De repente, trocando falas com minhas irmãs, contaram-me que estranhamente meu pai começou a deixar a barba crescer naqueles tempos, coisa que não fazia. Um dia me ligou. Tratava-se do outro Waldir, o alegre.

“E aí filho? ”.

“Tudo bem pai? ”.

“Eu tô aqui pra dizer que nós vamos ganhar! ”.

“Quem pai? ”

“Ué? Nós! Vai dar Lula na cabeça!!”.

“Ahhhhh, tá, tá bom, pai...”.

Não consegui entender a mudança. Porém, fiquei matutando, matutando, acho que meu pai olhou pro dedo do Lula. Pode ter pensado: “Esse cara foi um lascado que nem eu fui. Perdeu o dedo no trabalho de fábrica que nem eu perdi, pode ser que ele queira realmente mudar as coisas pro trabalhador. Eu quero”.

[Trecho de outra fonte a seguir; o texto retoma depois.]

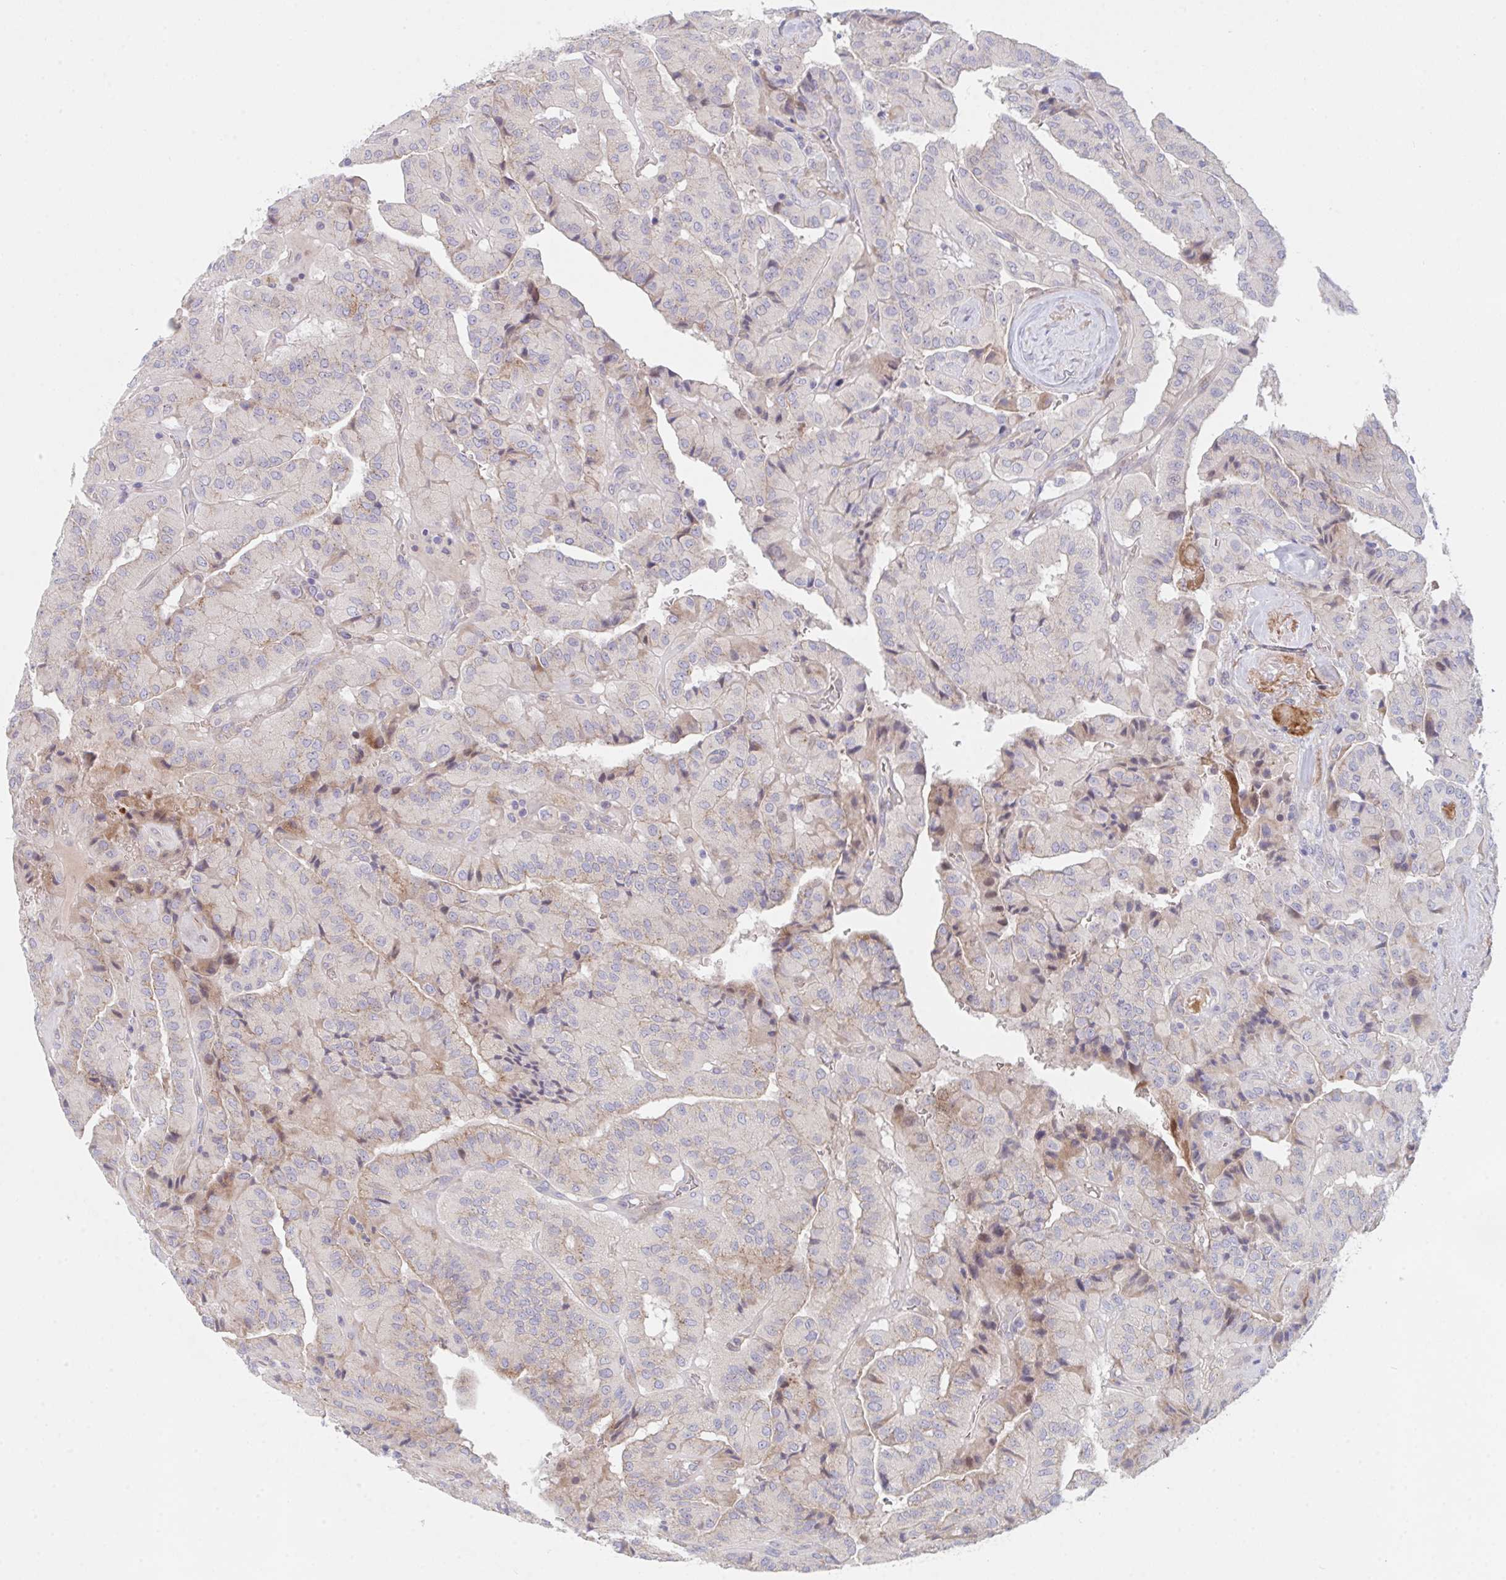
{"staining": {"intensity": "moderate", "quantity": "<25%", "location": "cytoplasmic/membranous"}, "tissue": "thyroid cancer", "cell_type": "Tumor cells", "image_type": "cancer", "snomed": [{"axis": "morphology", "description": "Normal tissue, NOS"}, {"axis": "morphology", "description": "Papillary adenocarcinoma, NOS"}, {"axis": "topography", "description": "Thyroid gland"}], "caption": "DAB immunohistochemical staining of human thyroid papillary adenocarcinoma displays moderate cytoplasmic/membranous protein expression in approximately <25% of tumor cells.", "gene": "TNFSF4", "patient": {"sex": "female", "age": 59}}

Lula venceu e o resto da história nós sabemos. Dos erros de Lula, dos acertos de Lula. Da esperança que foi Lula, do medo que Lula venceu. Da cortina afastada pra mostrar que cada um de nós, mesmo de origem pobre, pode ser presidente de uma nação se antes de tudo houver comprometimento com a melhoria das condições de vida do povo.

Esse episódio amenizou em mim a imagem que meu pai era um operário que não questionava seus patrões. Enquanto isso eu seguia com meus amigos na bandeira de luta pelos que vivem sem justiça social, no sofrimento diante de tanta violência institucional nas bandas do Marajó da floresta.

Meu pai partiu deste plano terrestre em maio de 2016, de complicações advindas do alcoolismo. Uma luta sofrida entre o Waldir sisudo e o Waldir alegre. Ao encontrar no final do ano passado meu tio Walter, irmão de meu pai que ainda mora em Portel, conversamos muito sobre quem foi o Waldir. Meu tio no seu descrever esbravejou, o criticou, contou que muitas vezes não se davam bem, mas também riu à beça das memórias, o admirava. Certa hora, quando contei que eu tinha me tornado uma pessoa muito diferente dele, meu tio corrigiu-me.

“Carlinhos, tu não sabe? Ele nunca te contou quem ele queria ser? Ele me disse”.

“Não tio, não sei, quem ele queria ser? ”.

“Fidel Castro”.

Quando cheguei na praia do Arucará, em Portel, agora sozinho, me toquei dos livros que ele sempre me presenteava, mais do que brinquedos. Contemplei minha mão, encolhi parte do meu dedo indicador, sorri e perguntei:

“Ué? ”.









Belém, num dia “discunforme” chuvoso, 10 de abril de 2018.





[1] Engenheiro Florestal, consultor socioambiental.